Grave y cómodamente, el inspector de cabeza gris se dejó caer en el asiento opuesto y consultó en silencio un sucio librito lleno de páginas con puntas dobladas. En pocos minutos más, al saber, a las 3.08, Pnin tendría que bajarse en Whitechurch; esto le permitiría alcanzar el bus de las 4, que lo depositaría, alrededor de las 6, en Cremona.

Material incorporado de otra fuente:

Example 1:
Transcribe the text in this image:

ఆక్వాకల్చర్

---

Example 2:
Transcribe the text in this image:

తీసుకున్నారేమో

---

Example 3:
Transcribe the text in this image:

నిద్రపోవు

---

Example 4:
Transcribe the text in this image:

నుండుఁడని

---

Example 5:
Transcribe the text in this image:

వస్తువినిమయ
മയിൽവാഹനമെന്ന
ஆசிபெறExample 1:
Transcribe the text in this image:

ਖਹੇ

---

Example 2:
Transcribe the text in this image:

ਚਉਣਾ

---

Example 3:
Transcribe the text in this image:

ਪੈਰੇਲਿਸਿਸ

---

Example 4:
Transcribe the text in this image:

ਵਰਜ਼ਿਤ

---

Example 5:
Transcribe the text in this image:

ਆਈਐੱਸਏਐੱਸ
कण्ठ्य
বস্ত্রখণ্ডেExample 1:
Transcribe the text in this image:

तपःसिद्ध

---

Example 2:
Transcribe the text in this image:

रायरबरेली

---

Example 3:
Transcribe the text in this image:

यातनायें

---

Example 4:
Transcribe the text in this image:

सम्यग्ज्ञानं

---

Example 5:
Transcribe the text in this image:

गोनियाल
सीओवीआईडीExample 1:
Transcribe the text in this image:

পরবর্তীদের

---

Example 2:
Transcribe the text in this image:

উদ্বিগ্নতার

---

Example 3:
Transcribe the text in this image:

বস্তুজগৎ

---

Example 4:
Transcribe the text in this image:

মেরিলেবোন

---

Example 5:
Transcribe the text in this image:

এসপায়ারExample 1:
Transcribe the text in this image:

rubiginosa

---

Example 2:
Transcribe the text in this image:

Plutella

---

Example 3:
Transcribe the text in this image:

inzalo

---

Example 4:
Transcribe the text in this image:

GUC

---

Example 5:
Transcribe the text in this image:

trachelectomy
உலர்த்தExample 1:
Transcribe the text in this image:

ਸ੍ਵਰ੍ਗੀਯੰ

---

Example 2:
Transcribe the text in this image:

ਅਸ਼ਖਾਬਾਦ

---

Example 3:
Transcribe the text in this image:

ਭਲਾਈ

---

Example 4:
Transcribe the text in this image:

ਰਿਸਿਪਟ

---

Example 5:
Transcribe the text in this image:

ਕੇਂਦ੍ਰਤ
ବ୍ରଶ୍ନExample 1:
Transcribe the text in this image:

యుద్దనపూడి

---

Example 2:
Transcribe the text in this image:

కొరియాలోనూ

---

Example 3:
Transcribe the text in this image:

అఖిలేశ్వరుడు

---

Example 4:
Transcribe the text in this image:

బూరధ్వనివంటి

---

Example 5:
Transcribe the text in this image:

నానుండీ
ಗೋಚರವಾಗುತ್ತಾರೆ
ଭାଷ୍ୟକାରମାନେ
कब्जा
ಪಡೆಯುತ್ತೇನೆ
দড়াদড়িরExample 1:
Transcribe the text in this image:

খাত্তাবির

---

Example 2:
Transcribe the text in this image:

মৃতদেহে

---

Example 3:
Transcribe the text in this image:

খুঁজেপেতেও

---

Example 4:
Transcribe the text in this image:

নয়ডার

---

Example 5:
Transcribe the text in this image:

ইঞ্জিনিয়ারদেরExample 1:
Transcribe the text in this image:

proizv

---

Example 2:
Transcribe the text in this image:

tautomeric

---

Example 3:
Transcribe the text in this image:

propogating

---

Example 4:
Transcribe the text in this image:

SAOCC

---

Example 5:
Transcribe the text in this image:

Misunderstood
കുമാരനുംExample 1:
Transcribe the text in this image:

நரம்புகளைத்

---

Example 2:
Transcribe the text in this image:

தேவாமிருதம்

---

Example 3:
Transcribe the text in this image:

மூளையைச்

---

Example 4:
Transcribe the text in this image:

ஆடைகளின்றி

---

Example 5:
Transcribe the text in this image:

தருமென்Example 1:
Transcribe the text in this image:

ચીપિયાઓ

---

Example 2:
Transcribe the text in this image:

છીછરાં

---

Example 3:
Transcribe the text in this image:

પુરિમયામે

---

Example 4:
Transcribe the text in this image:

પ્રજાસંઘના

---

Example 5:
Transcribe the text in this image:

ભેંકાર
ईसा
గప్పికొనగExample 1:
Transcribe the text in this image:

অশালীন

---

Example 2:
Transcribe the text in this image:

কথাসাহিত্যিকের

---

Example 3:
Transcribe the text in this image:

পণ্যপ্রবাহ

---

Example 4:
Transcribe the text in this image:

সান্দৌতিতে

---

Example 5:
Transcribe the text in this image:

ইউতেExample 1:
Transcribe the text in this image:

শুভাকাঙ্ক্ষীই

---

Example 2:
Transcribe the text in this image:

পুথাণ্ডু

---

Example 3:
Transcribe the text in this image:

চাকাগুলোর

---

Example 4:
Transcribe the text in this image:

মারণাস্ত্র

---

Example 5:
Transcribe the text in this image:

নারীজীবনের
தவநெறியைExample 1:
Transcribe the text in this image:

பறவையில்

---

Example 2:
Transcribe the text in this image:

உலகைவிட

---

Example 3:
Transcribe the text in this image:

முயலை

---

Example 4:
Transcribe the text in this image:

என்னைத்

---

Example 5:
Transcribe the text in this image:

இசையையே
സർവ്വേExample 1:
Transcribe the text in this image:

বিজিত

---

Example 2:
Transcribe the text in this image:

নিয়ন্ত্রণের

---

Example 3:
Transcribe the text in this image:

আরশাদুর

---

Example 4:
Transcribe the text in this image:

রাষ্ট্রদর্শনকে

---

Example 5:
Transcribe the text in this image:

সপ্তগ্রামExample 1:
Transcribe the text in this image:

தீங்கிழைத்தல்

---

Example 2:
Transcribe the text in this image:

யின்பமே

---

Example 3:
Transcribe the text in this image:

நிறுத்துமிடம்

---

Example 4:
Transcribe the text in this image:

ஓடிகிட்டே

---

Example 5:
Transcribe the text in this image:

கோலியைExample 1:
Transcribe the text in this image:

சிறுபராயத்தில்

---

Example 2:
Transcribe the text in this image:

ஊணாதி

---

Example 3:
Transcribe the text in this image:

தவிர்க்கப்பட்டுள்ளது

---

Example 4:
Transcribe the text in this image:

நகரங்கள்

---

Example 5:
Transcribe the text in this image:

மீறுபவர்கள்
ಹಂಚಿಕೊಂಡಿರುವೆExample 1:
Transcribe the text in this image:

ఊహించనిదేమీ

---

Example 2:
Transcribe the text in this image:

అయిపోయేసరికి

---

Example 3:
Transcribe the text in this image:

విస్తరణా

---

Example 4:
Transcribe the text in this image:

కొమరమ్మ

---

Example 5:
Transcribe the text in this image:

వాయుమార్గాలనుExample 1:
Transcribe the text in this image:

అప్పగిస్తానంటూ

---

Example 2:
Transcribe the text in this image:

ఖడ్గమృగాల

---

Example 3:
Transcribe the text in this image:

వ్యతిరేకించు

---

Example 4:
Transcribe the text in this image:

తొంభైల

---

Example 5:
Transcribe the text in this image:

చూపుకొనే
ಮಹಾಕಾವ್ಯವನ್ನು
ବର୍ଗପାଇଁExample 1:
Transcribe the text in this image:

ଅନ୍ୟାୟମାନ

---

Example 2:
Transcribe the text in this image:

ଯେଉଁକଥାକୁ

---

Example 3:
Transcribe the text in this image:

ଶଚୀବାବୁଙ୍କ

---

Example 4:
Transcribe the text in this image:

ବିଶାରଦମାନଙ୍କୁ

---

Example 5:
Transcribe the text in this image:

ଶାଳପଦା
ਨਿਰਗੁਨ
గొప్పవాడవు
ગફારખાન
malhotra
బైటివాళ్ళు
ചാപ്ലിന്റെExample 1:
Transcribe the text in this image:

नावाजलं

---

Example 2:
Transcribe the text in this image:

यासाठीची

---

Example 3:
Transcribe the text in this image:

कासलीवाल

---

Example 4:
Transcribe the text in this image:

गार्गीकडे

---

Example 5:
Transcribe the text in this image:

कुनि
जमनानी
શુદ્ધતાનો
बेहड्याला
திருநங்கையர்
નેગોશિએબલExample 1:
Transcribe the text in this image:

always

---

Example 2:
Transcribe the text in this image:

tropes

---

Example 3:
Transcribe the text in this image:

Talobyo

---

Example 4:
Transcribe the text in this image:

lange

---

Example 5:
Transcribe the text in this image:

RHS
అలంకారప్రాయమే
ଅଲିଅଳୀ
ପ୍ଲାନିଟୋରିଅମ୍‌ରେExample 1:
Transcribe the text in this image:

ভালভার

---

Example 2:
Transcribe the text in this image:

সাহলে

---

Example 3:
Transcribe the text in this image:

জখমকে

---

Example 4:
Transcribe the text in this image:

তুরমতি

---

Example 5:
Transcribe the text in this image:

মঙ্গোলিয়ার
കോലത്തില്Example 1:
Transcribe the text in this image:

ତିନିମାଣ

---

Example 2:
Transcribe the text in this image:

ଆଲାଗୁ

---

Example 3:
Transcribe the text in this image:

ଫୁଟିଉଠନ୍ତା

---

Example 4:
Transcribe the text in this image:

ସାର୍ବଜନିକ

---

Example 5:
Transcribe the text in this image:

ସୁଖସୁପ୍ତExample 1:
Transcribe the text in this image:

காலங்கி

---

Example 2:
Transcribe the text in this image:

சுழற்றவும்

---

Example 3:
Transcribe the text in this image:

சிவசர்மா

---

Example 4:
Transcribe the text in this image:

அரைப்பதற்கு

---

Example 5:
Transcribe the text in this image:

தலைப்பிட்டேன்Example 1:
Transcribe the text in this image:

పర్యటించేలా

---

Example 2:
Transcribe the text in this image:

—Pensaba ganar doce minutos, y ahora he perdido casi dos horas —dijo Pnin amargamente. Tras lo cual, carraspeando e ignorando el consuelo ofrecido por la bondadosa cabeza gris («Ya llegará, no se preocupe»), se quitó las gafas para leer, cogió su valija pesada como las piedras y se trasladó al vestíbulo del vagón para esperar ahí a que el verdor confuso que pasaba veloz fuera reemplazado por la muy concreta estación que tenía presente.

2

Whitechurch se materializó conforme al horario anunciado. Una extensión de sol y cemento, aletargada y ardiente, yacía tras los sólidos volúmenes geométricos sombríamente recortados. El clima era demasiado veraniego para octubre. Pnin, muy desenvuelto, entró en una especie de sala de espera, en cuyo centro había una innecesaria estufa, y miró a su alrededor. En una covacha solitaria, podía distinguirse la parte superior de un joven sudoroso que llenaba formularios sobre un amplio mesón de madera.

—Información, por favor —dijo Pnin— ¿Dónde detenerse bus de cuatro a Cremona?

—Al otro lado de la calle — contestó aprisa el empleado, sin alzar la vista.

—¿Y dónde ser posible dejar equipaje?

Con la nacional falta de ceremonia que siempre desconcertaba a Pnin, el joven tiró la valija a un rincón de su madriguera.

—¿Cuitancia? —interrogó Pnin, anglizando la palabra rusa correspondiente a «contraseña» ( kvitantsiya).

—¿Qué?

—¿Número? —ensayó entonces Pnin.

—No necesita número —dijo el individuo, y continuó escribiendo.

Pnin abandonó la estación, comprobó dónde paraba el bus y entró en una cafetería. Comió un emparedado de jamón y pidió otro. Faltando exactamente cinco minutos para las cuatro, y luego de pagar la cuenta aunque no un estupendo mondadientes que eligió con cuidado de una pulcra copita en forma de riñon que había cerca de la caja registradora, se encaminó a la estación en busca de su valija.